# Ceiling issue



## Wireguy (Jul 29, 2014)

I have recently purchased a new town home. I Have done close to 600 hrs of drywall work in the past but ended up becoming an electrician by trade. I did some of the electrical add-ons to my town home but the basics were done by the contractors sub contracts. Anyways i don't know a whole lot about the trade, don't have much experience and I'm not up on whats the current texture designs. However, i need some expert advice before i do a walkthrough/Punch list on this unit. The design on the ceiling looks like like a 12" roller heavily saturated in paint and lightly rolled one swipe at a time, leaving an actually pretty nice texture. My problem is there are alot of spots lacking the texture, Also when the windows are open or lights are on you can see the actual outline of the 12" roller throughout the whole ceiling.. Some places worse than others. Something does not look right to me here…should i be making out the roller on the ceiling? Can anyone give me any input on this? Ive seen alot of ceiling designs, but most look natural…consistent….And a non tradesman would often wonder how it was done….But this is obvious to me that they used a roller and lots of paint.


----------



## moore (Dec 2, 2010)

Wireguy said:


> I have recently purchased a new town home. I Have done close to 600 hrs of drywall work in the past but ended up becoming an electrician by trade. I did some of the electrical add-ons to my town home but the basics were done by the contractors sub contracts. Anyways i don't know a whole lot about the trade, don't have much experience and I'm not up on whats the current texture designs. However, i need some expert advice before i do a walkthrough/Punch list on this unit. The design on the ceiling looks like like a 12" roller heavily saturated in paint and lightly rolled one swipe at a time, leaving an actually pretty nice texture. My problem is there are alot of spots lacking the texture, Also when the windows are open or lights are on you can see the actual outline of the 12" roller throughout the whole ceiling.. Some places worse than others. Something does not look right to me here…should i be making out the roller on the ceiling? Can anyone give me any input on this? Ive seen alot of ceiling designs, but most look natural…consistent….And a non tradesman would often wonder how it was done….But this is obvious to me that they used a roller and lots of paint.

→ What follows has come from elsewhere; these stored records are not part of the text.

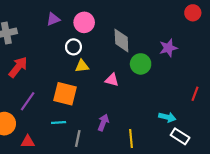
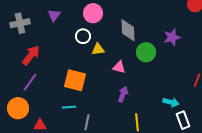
purple triangle: (53, 19) -> (54, 15), moved, turned -32
yellow triangle: (82, 66) -> (98, 49), moved
purple line: (28, 101) -> (30, 82), moved
purple arrow: (103, 123) -> (123, 94), moved
white rectangle: (180, 136) -> (183, 120), turned 36

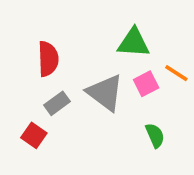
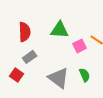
green triangle: (134, 43) -> (60, 30), moved
gray triangle: (105, 93) -> (59, 78), moved

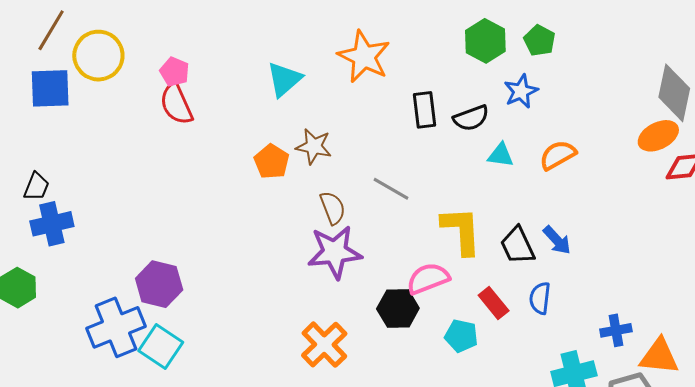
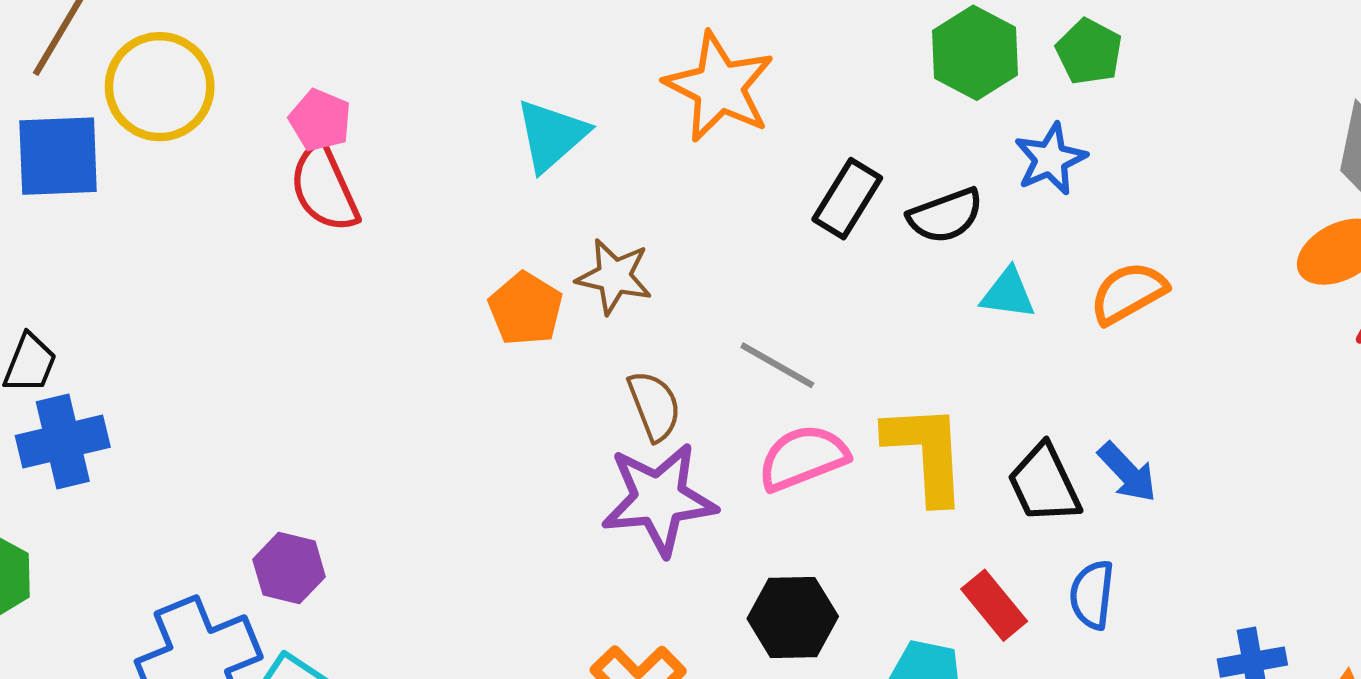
black rectangle: (425, 110) -> (847, 199), turned 39
pink semicircle: (428, 278) -> (803, 458), moved
purple hexagon: (159, 284) -> (289, 568), size x0.7

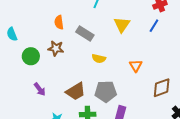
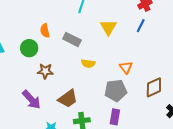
brown star: (56, 48) -> (45, 71), moved
green circle: (31, 56) -> (29, 48), moved
purple arrow: (40, 89) -> (31, 100), size x1.5
gray pentagon: (106, 92) -> (116, 91), moved

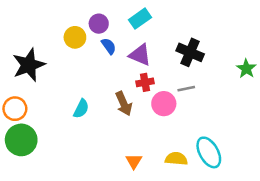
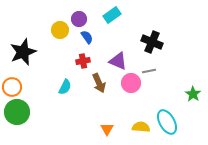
purple triangle: (140, 55) -> (118, 61), moved
green star: (246, 69) -> (193, 94), moved
red cross: (145, 82) -> (83, 61), moved

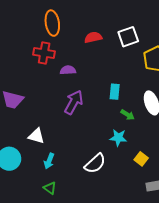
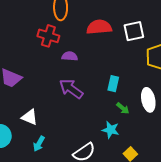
red semicircle: (93, 37) -> (99, 27), size x1.4
purple arrow: (74, 102) -> (71, 89), turned -90

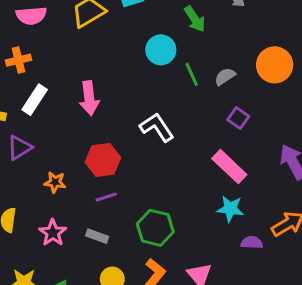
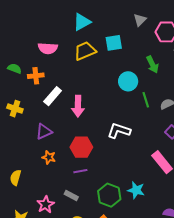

I can almost see what your saying Wireguy ....But It would really help to see a pic ! 

I'm guessing the light spots Is were the mud started to dry up before they could make the patteren ???


----------



## Sir Mixalot (Jan 7, 2008)

Something like this?


----------



## Wireguy (Jul 29, 2014)

yes sir mix alot that is the texture i have… should i be able to look up at the ceiling and see where the 12'' roller ended or started with each swipe? Also the areas where the texture is not as profound are around sprinklers and smoke alarms…Apparently , they installed these items before finishing the ceiling…. the bathrooms have heavy clumpy spots probably from dirty rollers.


----------



## Sir Mixalot (Jan 7, 2008)

It's usually a DIY texture. Not surprising you can see the roller lines. :no:

The best fix would be to skim coat the ceilings and retexture with a more aesthetically pleasing texture or you could skim coat the ceilings twice and go for a smooth finish on the ceilings. :thumbsup:


----------



## Wireguy (Jul 29, 2014)

I had a bad feeling about that.... A punch list item to redo the whole entire ceiling....definetely a case of bad craftsmanship.


----------



## MUDBONE (Dec 26, 2011)

I just got done doing some patch work on some walls in a bathroom in a fairly newer home which set for 2 yrs.with rock hung and finished off with no one living in it.They had a contractor come in and spray knockdown on all the ceilings recently and when I got to looking at them you can see hairline cracks at the seams peaking through the texture everywhere you look.What a mess!Guess the contractor thought texture over them would help hide it.:furious:


----------



## Magic (Feb 20, 2014)

MUDBONE said:


> I just got done doing some patch work on some walls in a bathroom in a fairly newer home which set for 2 yrs.with rock hung and finished off with no one living in it.They had a contractor come in and spray knockdown on all the ceilings recently and when I got to looking at them you can see hairline cracks at the seams peaking through the texture everywhere you look.What a mess!Guess the contractor thought texture over them would help hide it.:furious:


Sounds like you walked into a frickin nightmare there. Whats the plan to fix it?


----------



## Wireguy (Jul 29, 2014)

I Don't mind this texture at all. I kind of like it.. I guess if worse came to worse Simply applying another coat to this ceiling would probably do the trick.


----------